The impressive responses found in November’s Herald to encourage sustainable living here on Hayling, demonstrate that what is good for the environment is good for us too. Cycling, walking, reducing light and waste pollution, sharing surplus consumables, creating warm sociable ‘hubs’, systematic recycling in all forms are vital. We all need to adapt to survive.


Prime Minister Rishi Sunak promised green belt protection whilst Secretary of State Michael Gove reaffirmed government’s 300,000 homes/year target. What has this to do with environmental sustainability? Cement production for concrete, fundamental for the UK’s house-building developments, produces 8% of global CO₂. Reducing the coal to produce it plus ‘capturing’ its energy emissions requires governments’ further infrastructure but it’s essential now for net 0% greenhouse carbon emissions over the next 10 years to prevent a 1.5°C temperature rise given the existing global impact of even a 1°C rise.

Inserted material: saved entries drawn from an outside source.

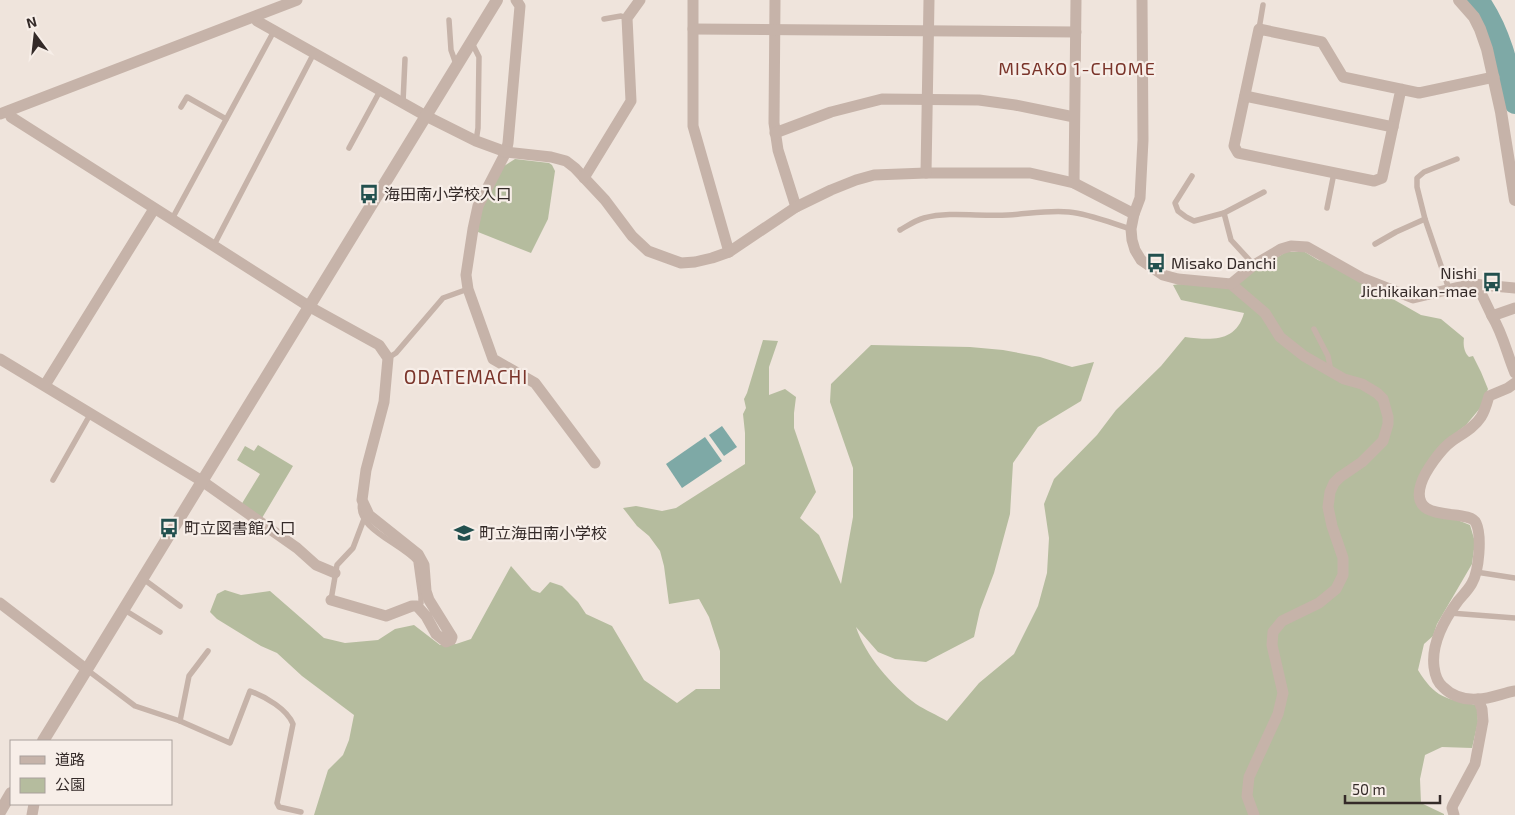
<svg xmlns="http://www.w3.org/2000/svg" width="1515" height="815" font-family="'Exo 2','Noto Sans JP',sans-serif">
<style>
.green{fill:#b5bc9e}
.water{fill:#7ea9a6}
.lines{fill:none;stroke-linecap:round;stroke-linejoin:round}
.river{stroke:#7ea9a6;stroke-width:22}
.service{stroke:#c6b3a9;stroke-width:5.5}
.minor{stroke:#c6b3a9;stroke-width:11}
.tertiary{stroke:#c6b3a9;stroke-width:12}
.labels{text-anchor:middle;stroke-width:4.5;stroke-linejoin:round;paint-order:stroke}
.poi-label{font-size:16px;fill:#342a28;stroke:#f7eee8;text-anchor:start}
.neighbourhood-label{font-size:18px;letter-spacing:1px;fill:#7a342a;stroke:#f7eee8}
.quarter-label{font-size:19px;letter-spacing:1px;fill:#7a342a;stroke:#f7eee8}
</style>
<rect width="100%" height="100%" fill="#efe4dc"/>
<g class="green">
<polygon points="515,159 549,163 552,165 555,171 548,219 531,253 478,232 479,210 501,168"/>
<path d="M1286,252H1305L1318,260L1333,265L1421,315L1441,319L1464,338C1463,345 1464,352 1469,357L1473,356L1481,372L1488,389L1481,407L1466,425L1444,442L1417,504L1470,525L1475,542L1472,564L1437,624L1433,636L1424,644L1418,670C1435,698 1446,699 1477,705L1478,722L1472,748L1442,747L1425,755L1420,779L1421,803L1444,814V815H314L328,770L343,755L349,740L354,715L302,676L277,653L261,646L217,619L210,612L217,594L225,590L241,595L270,591L324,638L345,643L378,640L395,629L414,625L440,645L456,644L471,639L511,566L532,590L540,593L550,582L562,586L578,602L586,614L612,626L644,680L677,703L696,689H720V651L709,617L699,599L669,604L664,566L660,551L649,536L637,526L623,508L636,506L662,511L676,508L745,464V433L743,414L746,408L744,399L747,393L763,340L778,341L769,367V395L785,389L796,397L794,413V428L816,492L800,518L819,535L841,584L853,517V468L830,402L831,384L871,345L970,347L1003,350L1040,357L1072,367L1094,362L1081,401L1038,427L1013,463L1010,514L994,573L980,610L974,637L926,662L895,659L878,652L856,627C865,655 892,686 916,704C925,710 937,715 947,721L979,683L1014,654L1038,606L1047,573L1049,538L1044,504L1054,479L1097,435L1116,410L1161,366L1185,337C1210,340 1236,343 1244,313L1181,300L1173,285C1186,282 1199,287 1212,284C1238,279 1263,266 1286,252Z"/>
<polygon points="258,445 293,466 262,518 241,505 260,474 237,460 245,446 254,451"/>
</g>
<g class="water">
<polygon points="722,426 737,447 724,456 709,435"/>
<polygon points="705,437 722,461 682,488 666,464"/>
</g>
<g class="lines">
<path class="river" d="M1478,0C1500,31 1508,66 1515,103"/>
<g class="service">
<polyline points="604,19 621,16 627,18"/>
<polyline points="449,20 451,50 456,64"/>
<polyline points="1259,29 1263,5"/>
<polyline points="472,43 479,57 478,128 476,141"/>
<polyline points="403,102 405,59"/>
<polyline points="181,107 187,97 226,119"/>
<polyline points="349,148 380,91"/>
<polyline points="1192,176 1175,203 1178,211 1186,217 1194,221 1224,213 1264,192"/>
<polyline points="1327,208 1334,173"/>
<polyline points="1224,213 1231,240 1254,265"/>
<polyline points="172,219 274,31"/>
<polyline points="1425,219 1417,187 1417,178 1424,172 1457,159"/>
<path d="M900,230C907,226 916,220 924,218C951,211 980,217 1008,215C1028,214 1048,210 1069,212C1090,214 1111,223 1131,229"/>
<polyline points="1375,244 1396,232 1425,219 1449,289"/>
<polyline points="214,245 314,53"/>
<polyline points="1314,329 1328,356 1331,371"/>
<polyline points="388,358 396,353 443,298 468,289"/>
<polyline points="53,480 91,413"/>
<path d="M361,502C354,528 402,544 416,561L421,597V603L417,606"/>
<polyline points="1476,572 1515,578"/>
<polyline points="142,578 180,606"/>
<polyline points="331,600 337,565 353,548 364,519"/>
<polyline points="123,609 160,632"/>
<polyline points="1450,613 1515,618"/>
<path d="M86,669L135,706L180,721L230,743L250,691C266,697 287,709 293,724L277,803L279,807L301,812"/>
<polyline points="180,721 189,676 208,651"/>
</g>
<g class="minor">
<polyline points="516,0 520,6 508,143 506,152 478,206 473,229 466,275 468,289 493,359 535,383 595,463"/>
<polyline points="693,0 693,126 729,252"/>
<polyline points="775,0 774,123 778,150 796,207"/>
<polyline points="1142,0 1143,140 1140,198 1134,214 1131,229 1132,240 1135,250 1141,260 1163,275 1178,279 1231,284 1265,313 1280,337 1304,356 1344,379 1362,384 1377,393 1383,399 1388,417 1388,424 1383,441 1362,462 1340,477 1334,483 1330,492 1328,507 1332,526 1343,558 1343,575 1336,589 1319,603 1282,621 1273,632 1272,645 1283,693 1278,714 1249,777 1247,796 1254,815"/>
<polyline points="255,17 257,21 426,116 476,141 506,152 551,157 566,161 575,168 605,200 632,236 648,251 681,263 695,262 712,258 729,252 796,207 831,190 856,180 874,175 926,173 1030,173 1074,183 1134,214"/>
<polyline points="693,29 1076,32"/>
<polyline points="1401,89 1382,178 1374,181 1238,153 1234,146 1259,29 1322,42 1343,77 1419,93 1494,77"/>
<polyline points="1245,96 1393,127"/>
<polyline points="9,111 11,117 310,307 379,345 388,358 384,402 366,470 362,500 369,515 418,554 424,565 426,591 429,600 452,637 451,640 446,642 436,634 426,616 417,606 412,606 386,616 331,600"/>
<polyline points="0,114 297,0"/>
<polyline points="775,133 831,112 882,99 979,100 1015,105 1074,117"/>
<polyline points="926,173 929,0"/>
<polyline points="584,178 631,101 627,18 640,0"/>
<polyline points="1074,183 1076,0"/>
<polyline points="1231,284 1254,265 1281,249 1291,246 1307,247 1362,278 1413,298 1472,284 1515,288"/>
<polyline points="1479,285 1481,293 1492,316"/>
<path d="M1515,308L1492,316C1503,334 1507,354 1515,373"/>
<polyline points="0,359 202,481 297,548 316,565 335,573"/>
<path d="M1515,383L1508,388L1489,396C1487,403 1485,411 1481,417C1474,428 1462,434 1452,441C1441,449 1425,471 1421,484C1408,526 1469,507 1476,523C1482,536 1479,571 1472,583C1469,589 1463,595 1458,601C1444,620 1431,643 1434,667C1435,675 1437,682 1443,687C1452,696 1465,700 1478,699C1490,699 1503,693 1515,691"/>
<polyline points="45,385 154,209"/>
<polyline points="0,603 86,669"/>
<polyline points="32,815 34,804"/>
<polyline points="1454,815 1452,808 1453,805 1475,764 1483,721 1482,709 1478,699"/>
</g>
<g class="tertiary">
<polyline points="1459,0 1474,17 1480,29 1487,49 1501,112 1515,200"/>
<polyline points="43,741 497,0"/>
<polyline points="0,812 11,793"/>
</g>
</g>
<defs>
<symbol id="bus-bare" viewBox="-9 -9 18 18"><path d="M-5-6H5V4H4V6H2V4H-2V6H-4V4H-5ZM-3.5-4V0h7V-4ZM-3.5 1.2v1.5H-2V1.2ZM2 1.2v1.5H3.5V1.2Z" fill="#22504e" stroke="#f7eee8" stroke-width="2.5" paint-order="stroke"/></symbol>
<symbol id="school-bare" viewBox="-9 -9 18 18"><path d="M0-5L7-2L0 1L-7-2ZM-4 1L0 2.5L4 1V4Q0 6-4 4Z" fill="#22504e" stroke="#f7eee8" stroke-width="2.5" paint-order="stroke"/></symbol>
</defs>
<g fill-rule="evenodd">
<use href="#bus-bare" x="355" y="180" width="28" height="28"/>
<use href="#bus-bare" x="1142" y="249" width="28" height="28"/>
<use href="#bus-bare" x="1478" y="268" width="28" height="28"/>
<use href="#bus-bare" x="155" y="514" width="28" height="28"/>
<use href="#school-bare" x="450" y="519" width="28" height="28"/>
</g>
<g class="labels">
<g class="poi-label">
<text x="384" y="200">海田南小学校入口</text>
<text x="1171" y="269">Misako Danchi</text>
<text x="1477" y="279" text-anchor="end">Nishi<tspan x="1477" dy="18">Jichikaikan-mae</tspan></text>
<text x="184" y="534">町立図書館入口</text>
<text x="479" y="539">町立海田南小学校</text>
</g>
<g class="neighbourhood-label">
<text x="1077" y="75">MISAKO 1-CHOME</text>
</g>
<g class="quarter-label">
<text x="466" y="384">ODATEMACHI</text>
</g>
</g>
<rect x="10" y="740" width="162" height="65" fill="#f7eee8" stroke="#a9a09b"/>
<rect x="20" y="756" width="25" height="8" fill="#c6b3a9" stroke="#a9a09b"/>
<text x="55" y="765" font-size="15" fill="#342a28">道路</text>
<rect x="20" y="778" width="25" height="15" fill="#b5bc9e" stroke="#a9a09b"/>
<text x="55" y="790" font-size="15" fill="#342a28">公園</text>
<g transform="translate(35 35) rotate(345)" stroke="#f7eee8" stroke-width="4" paint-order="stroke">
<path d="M0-4L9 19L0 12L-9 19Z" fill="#342a28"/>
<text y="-8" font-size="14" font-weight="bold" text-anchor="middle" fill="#342a28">N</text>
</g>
<path d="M1345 795v8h95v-8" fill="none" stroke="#342a28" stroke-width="2.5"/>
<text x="1352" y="795" font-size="15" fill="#342a28" stroke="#f7eee8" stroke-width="4" paint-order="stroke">50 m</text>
</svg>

Are our major UK house-builders reducing their developments’ carbon emissions?


During a recent interview (BBC Radio 4 4-11-22 17:00), Barratt’s CEO claimed their homes would be, by 2030, “net 0% carbon” meaning each achieves a balance between the use of energy in the home and that generated from that property’s use of renewable technology (such as solar panels, new heating, LEDs). Currently about 3.5 million tonnes of damaging emissions come from only 40% of homes in use. The CEO stated that: most emissions come from Barratt’s “supply chain and customers”; Barratts were trialling oil to replace diesel vehicle engines on 350 UK sites; they’d achieved “only” a 25% uptake of electric vehicles by employees and considering charging points at their offices; biodiversity is “hugely important” although carbon “off-setting is problematic” so Barratt tries to achieve it “on-site”, “we show-case the best of what can be done locally and the RSPB signs off. [examples are] Lawn and enclosed areas.” He also described Barratt’s trialling of new fabric and structures in Salford’s “Zed House” achieving 125% carbon reduction (energyhouse2.salford.ac.uk). The question is: why is Barratt not applying their own best practice to Hayling’s Sinah development?


Interviewers questioned why only a small fraction of Barratt homes nationally were fitted with solar panels last year, why heat pumps for all homes must wait until 2026, why shutters and better insulation materials are not standard. The CEO said that people want large south-facing windows but Barratt is committed to “net gain on every site going forward” and “it’s for government to create and publish policy”. Sadly our Government’s policy remains net zero greenhouse gas emissions by 2050, so still fails to challenge developers to apply the obvious solutions to reduce present and future homes’ emissions. Instead environmentally vital local land is lost to concrete and building supply chains, including of course the developers’ profits, whilst homeowners whether privately or through taxes, will pay the cost of ‘too little, too late’.